Birkaç gün önce bir arkadaşım, eğer kendimi ve etrafımı rahatlatıp, daha da yükseklerde hissetmeyi istiyorsam, dünyaya, yaşama çok bağlanıp kök salmam gerektiğini anlattı. “Toprağa ne denli güçlü ve sökülmeyecek bir biçimde kök salarsak, dallarımız o oranda daha güçlü olur ve yükseklere ulaşır” derken, fırtınaya maruz kalan tabiattaki ağaçları düşündüm. Toprağa sağlam olarak kök salmamış ağaçlar, fırtınalarda tamamen topraktan sökülüp devrilirler. Dalları o yaman rüzgarlara direnç gösteremez. Biz insanlar da hayatın anlamını ne denli iyi kavrayıp, herşeye rağmen yaşama sıkı sıkıya bağlanırsak, manevi dünyamız da daha güçlü olur. Kendimizi daha yükselmiş, daha özgür, daha sevecen hissederiz. Karşımıza çıkan güçlükleri daha olgunlukla karşılar, hatta bu musibetlerden pozitif sonuçlar çıkabileceğini bile keşfederiz.
Guy, seni, Maya’yı ve Sary’yi ne kadar özlediğimi bilemezsin.
Sen bir lokumsun. Bilgisayar ekranından ne güzel konuşuyoruz değil mi? Sen bana oyuncaklarını gösteriyorsun, okulda yaptığın resimleri gösteriyorsun. Geçen hafta Pesah’ta öğrendiğin şarkıları söylüyordun.
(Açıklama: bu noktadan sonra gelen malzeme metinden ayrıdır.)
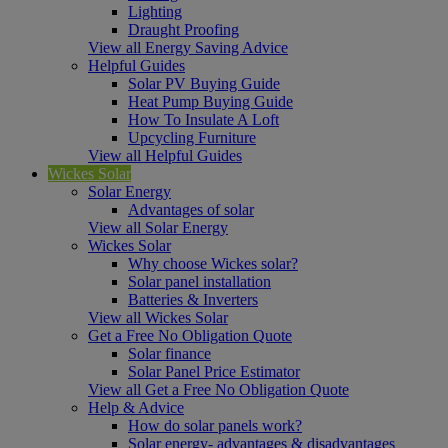
Lighting
Draught Proofing
View all Energy Saving Advice
Helpful Guides
Solar PV Buying Guide
Heat Pump Buying Guide
How To Insulate A Loft
Upcycling Furniture
View all Helpful Guides
Wickes Solar
Solar Energy
Advantages of solar
View all Solar Energy
Wickes Solar
Why choose Wickes solar?
Solar panel installation
Batteries & Inverters
View all Wickes Solar
Get a Free No Obligation Quote
Solar finance
Solar Panel Price Estimator
View all Get a Free No Obligation Quote
Help & Advice
How do solar panels work?
Solar energy- advantages & disadvantages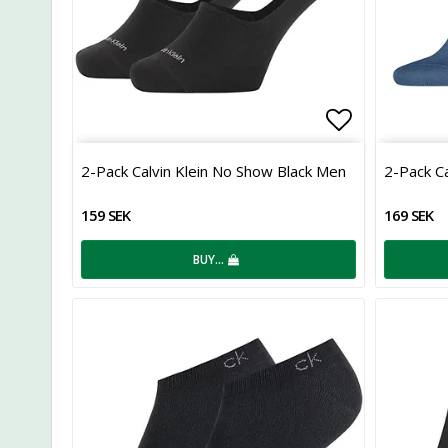
Add to list
2-Pack Calvin Klein No Show Black Men
2-Pack Ca
159 SEK
169 SEK
BUY…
Okulda Pesah için verilen armağanların ne kadar güzeldi. Minik sepette bebek Moşe, minik şarap şişesi ve pırıltılı kiduş kadehi, kendi ellerinle pişirdiğin minik yuvarlak matsa. Canım torunum benim seninle bunları paylaşmak ne güzel. Bütün bunlar için de sürekli şükrediyorum. Demek ki ben bir anne olarak üzerime düşenleri çok iyi yapmışım. Çocuklarıma aidiyetlerini o denli güzel aktarıp yaşatmışım ki, şimdi senin bu yaşadıkların, bana bir armağan gibi geliyor. Demek ki biz, çorak toprağa tohum ekmemişiz. Yıllarca verdiklerimizin hasadını şimdi topluyoruz.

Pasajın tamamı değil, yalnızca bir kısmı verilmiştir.